On the eve of the international conference She Decides in Brussels, Deputy Prime Minister and Minister for Development Cooperation Alexander De Croo, pictured below, launched Body & Rights, a bilingual (French/Dutch) website with an e-tutorial on sexual and reproductive health and rights. ITM, Be-Cause Health and Sensoa created the e-tutorial.
Partnership in Mozambique makes a difference
An atypical project in development cooperation, financed by Flanders and facilitated by ITM, is strengthening the evidence base of public health in Mozambique. The project builds the research capacity and management of the Instituto Nacional de Saúde (INS), with full ownership on the side of the Mozambican national health institute. INS and ITM are now looking to take a science-based approach to the containment of antibiotic resistance, a major threat to public health and patient safety in Mozambique.

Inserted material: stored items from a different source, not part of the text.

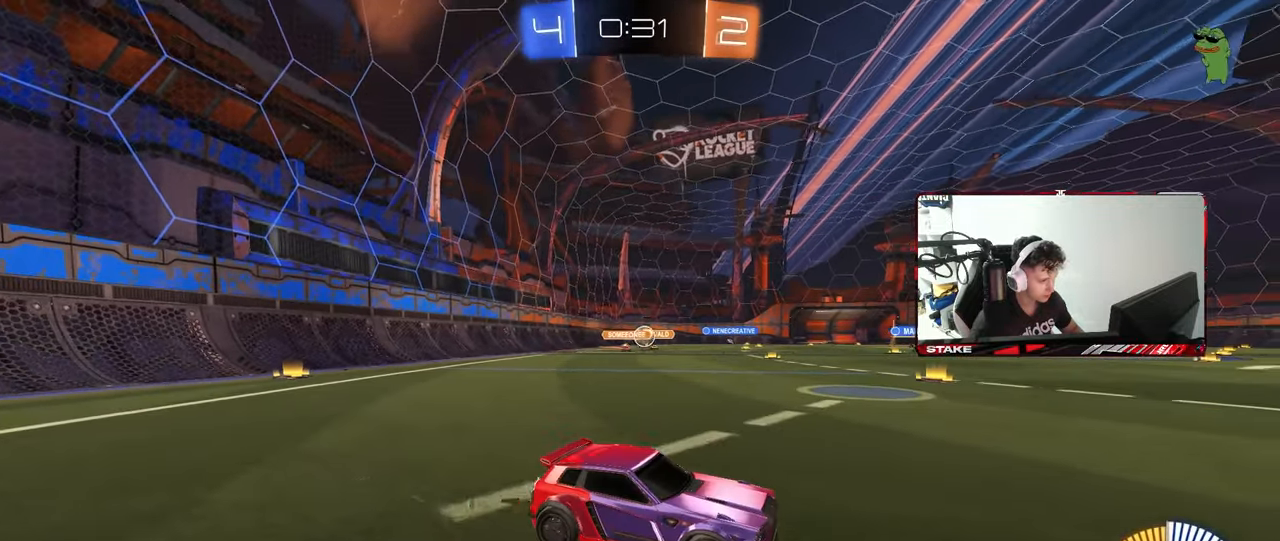
{"keys": ["w"], "mouse": [], "mouse_move": "still", "events": [[50, "a", "down"], [183, "a", "up"], [183, "d", "down"], [333, "d", "up"]]}
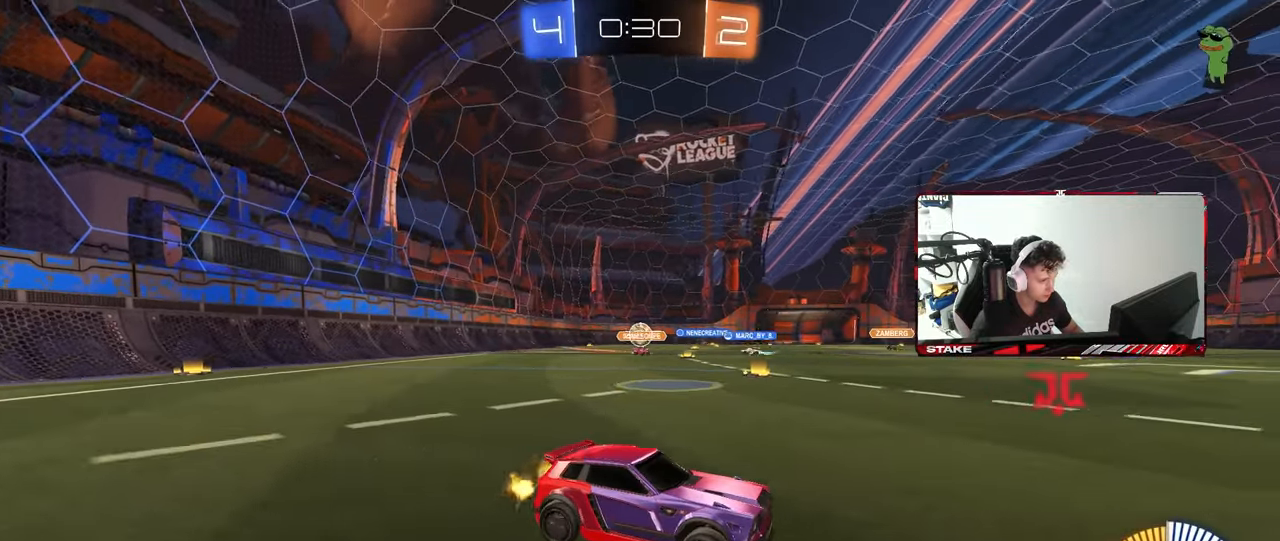
{"keys": [], "mouse": [], "mouse_move": "still", "events": [[17, "a", "down"], [117, "w", "up"], [200, "a", "up"], [250, "d", "down"], [433, "d", "up"]]}
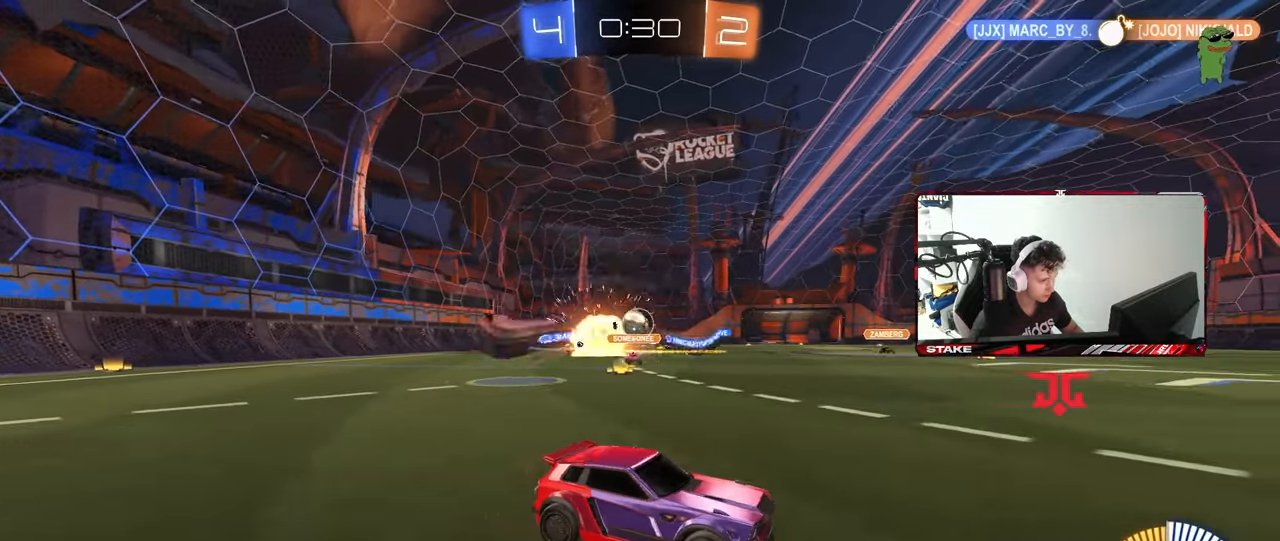
{"keys": ["s"], "mouse": [], "mouse_move": "still", "events": [[117, "a", "down"], [217, "a", "up"], [350, "s", "down"]]}
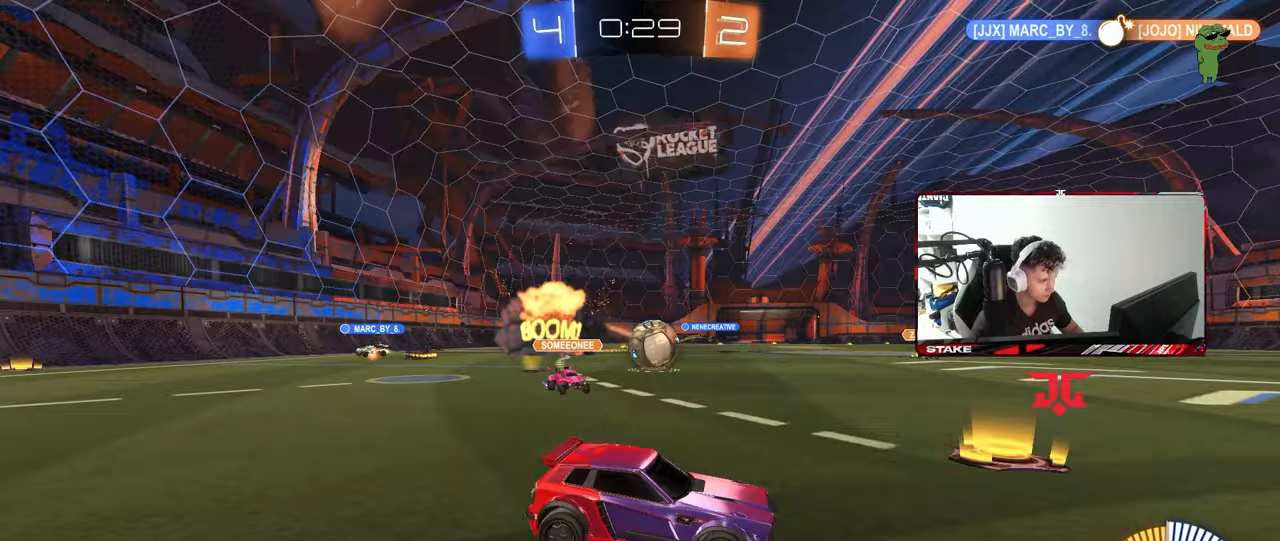
{"keys": ["w"], "mouse": ["left"], "mouse_move": "still", "events": [[100, "mouse_left", "down"], [133, "s", "up"], [233, "d", "down"], [233, "w", "down"], [333, "d", "up"]]}
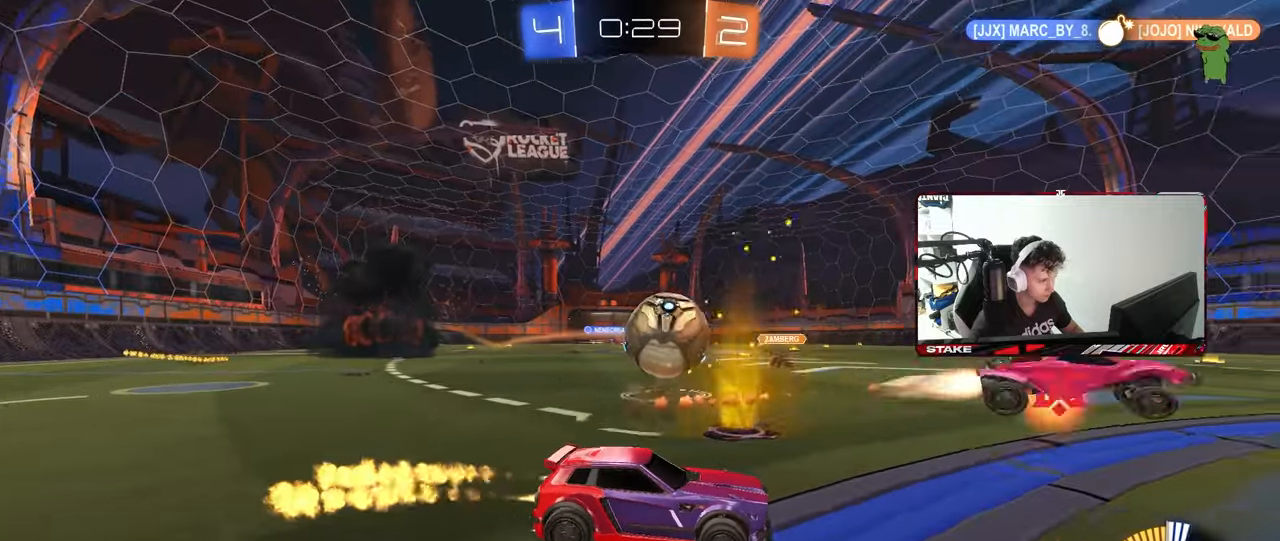
{"keys": ["d"], "mouse": [], "mouse_move": "still", "events": [[150, "d", "down"], [300, "a", "down"], [300, "d", "up"], [433, "a", "up"], [433, "d", "down"], [433, "mouse_left", "up"], [483, "w", "up"]]}
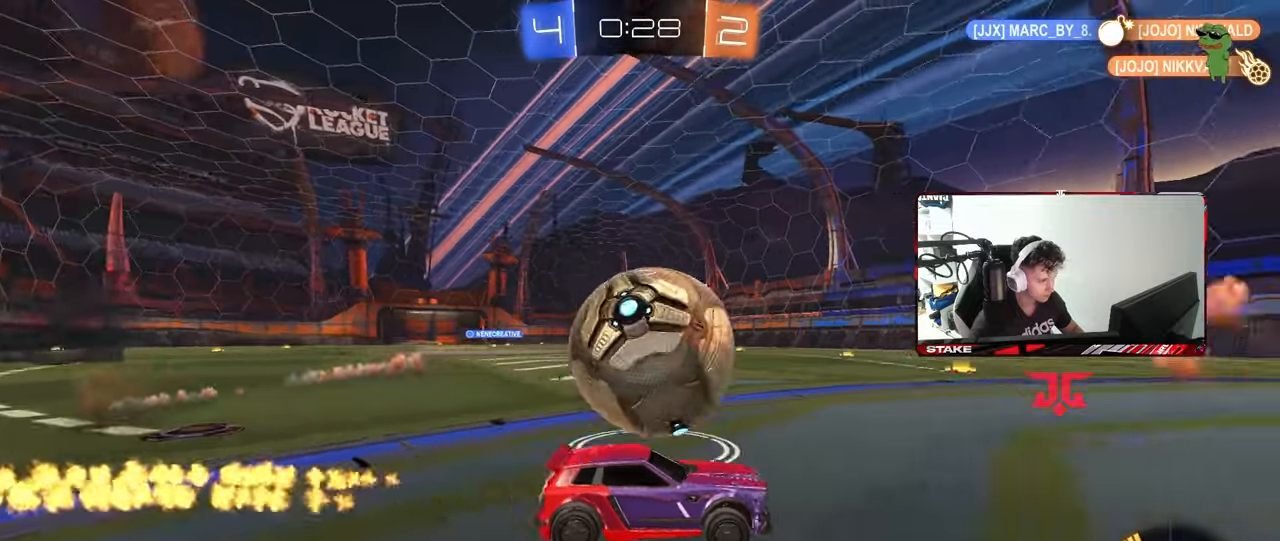
{"keys": ["a", "shift", "w"], "mouse": ["left", "right"], "mouse_move": "still", "events": [[83, "a", "down"], [83, "d", "up"], [117, "mouse_left", "down"], [117, "mouse_right", "down"], [217, "shift", "down"], [217, "w", "down"], [267, "w", "up"], [300, "mouse_right", "up"], [317, "w", "down"], [350, "mouse_right", "down"]]}
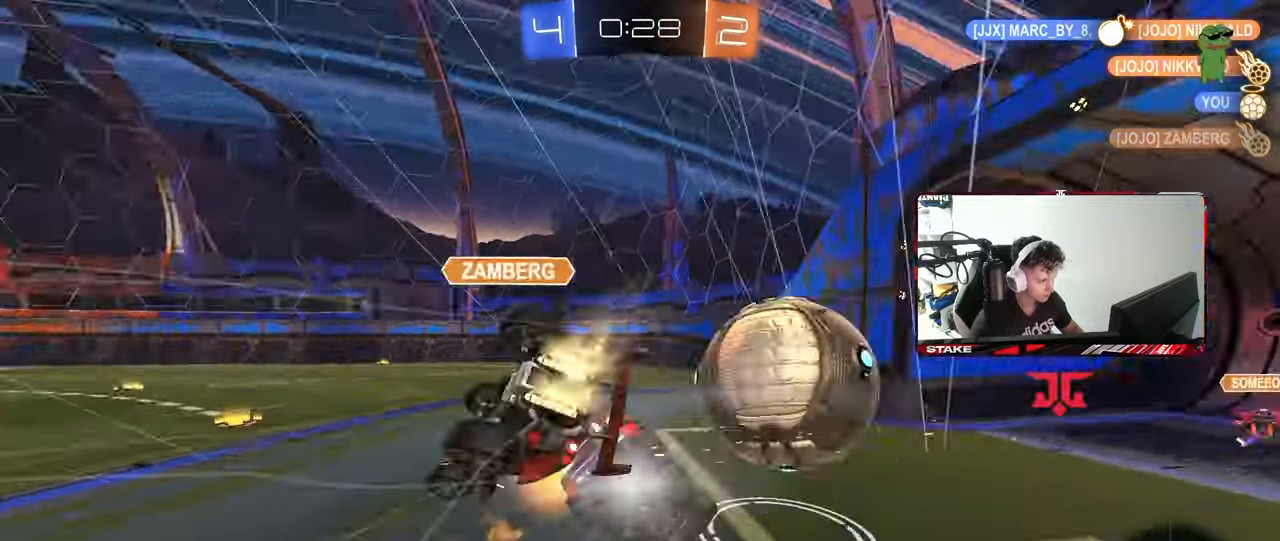
{"keys": ["a", "shift"], "mouse": [], "mouse_move": "left", "events": [[50, "mouse_right", "up"], [183, "w", "up"], [467, "mouse_left", "up"]]}
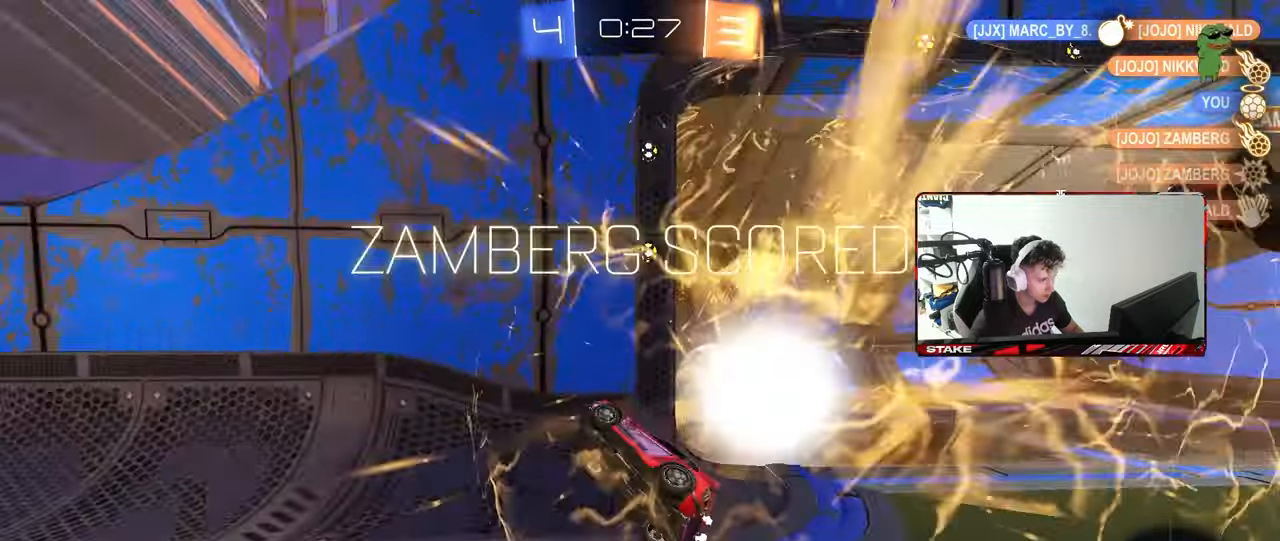
{"keys": ["s"], "mouse": [], "mouse_move": "still", "events": [[67, "space", "down"], [300, "space", "up"], [383, "s", "down"], [483, "a", "up"], [483, "shift", "up"]]}
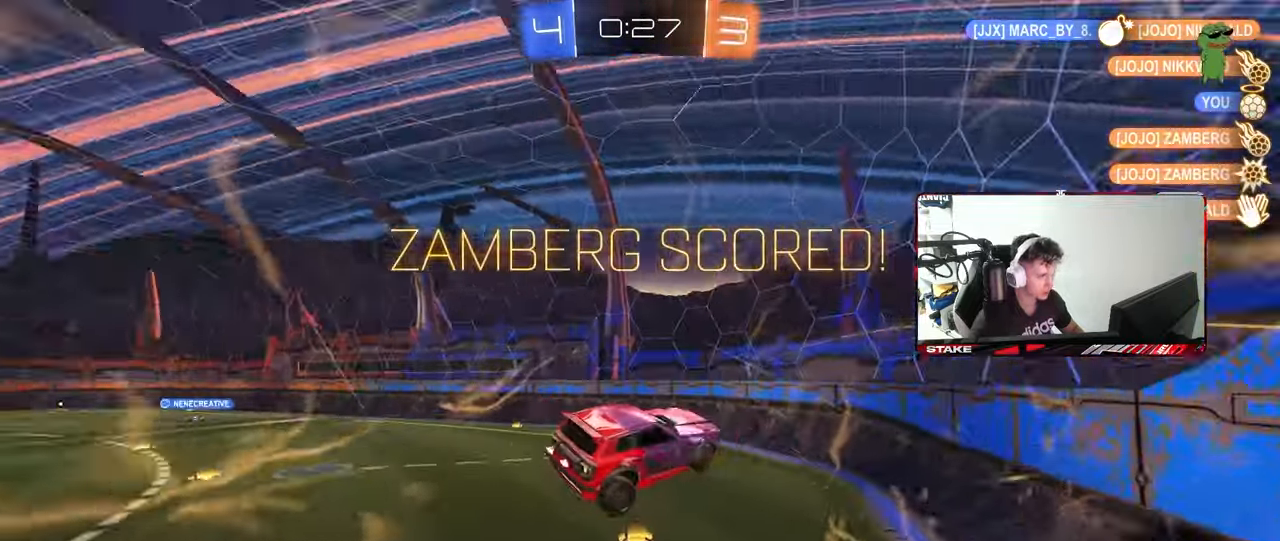
{"keys": ["d", "s"], "mouse": [], "mouse_move": "still", "events": [[117, "d", "down"], [117, "q", "down"], [317, "q", "up"]]}
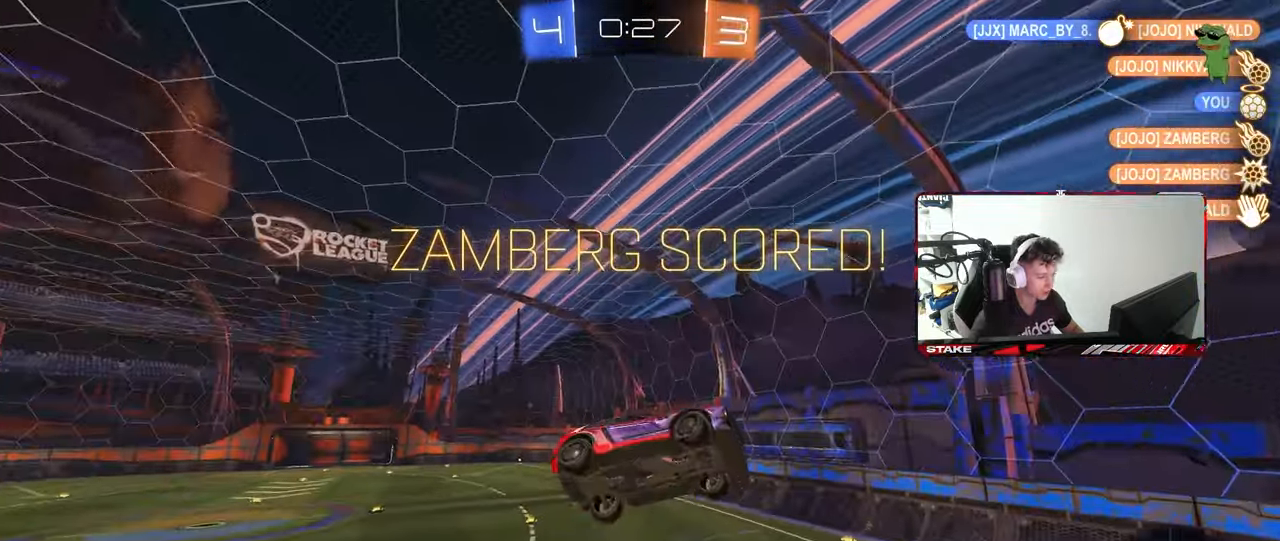
{"keys": ["a", "q"], "mouse": ["left"], "mouse_move": "still", "events": [[133, "s", "up"], [283, "mouse_left", "down"], [283, "q", "down"], [333, "a", "down"], [333, "d", "up"], [367, "w", "down"], [467, "w", "up"]]}
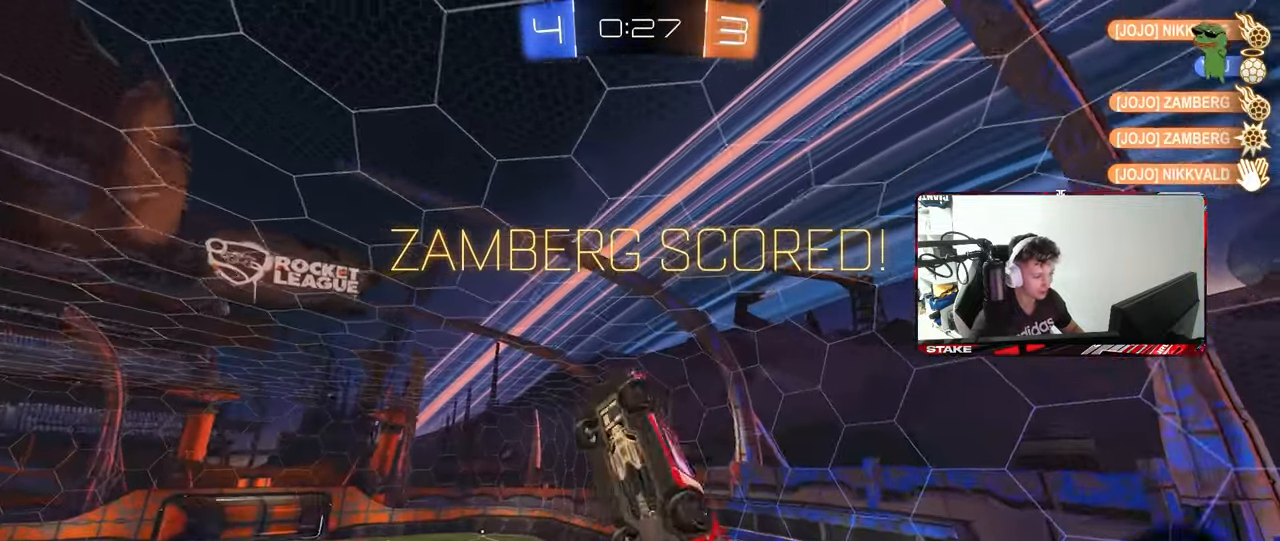
{"keys": ["a", "q"], "mouse": ["left"], "mouse_move": "still", "events": [[67, "s", "down"], [250, "d", "down"], [350, "s", "up"], [383, "d", "up"]]}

Results of five years of INS-ITM partnership
During the past five years, several INS staff members followed scientific and technical trainings at post-graduate level and the governance and management of the institute were improved. Three Mozambican researchers worked on their doctoral research in the context of the BICMINS-project throughout 2017 (Building Institutional Capacity at the Mozambique INS) and two more have joined their ranks in 2018.
ITM’s role in the project is to provide its expertise in response to needs identified by INS. Researchers from Antwerp support their colleagues in Maputo, among others by teaching short courses and through exchange of expertise on specific topics like the functioning of the ethics committee and strengthening institutional research coordination.
Antibiotic resistance – research and surveillance priority
Since 2012, the Flemish government has supported the institutional cooperation between INS in Maputo and ITM in Antwerp. Because of the progress the INS made since, it is now possible for them to put further emphasis on health priorities, and antibiotic resistance is at the top of the list. In Mozambique, bacterial infections are a major cause of illness and death. One of the causes of growing resistance is over-prescription of antibiotics. But doctors in the field do not always have effective laboratory support to determine the causes of disease. “Tackling antibiotic resistance begins with correct information, but a shortage of effective surveillance gets in the way of a proper response,” said professor Jan Jacobs of ITM. “With better data we can implement improved treatment guidelines and take preventive measures against hospital infections.”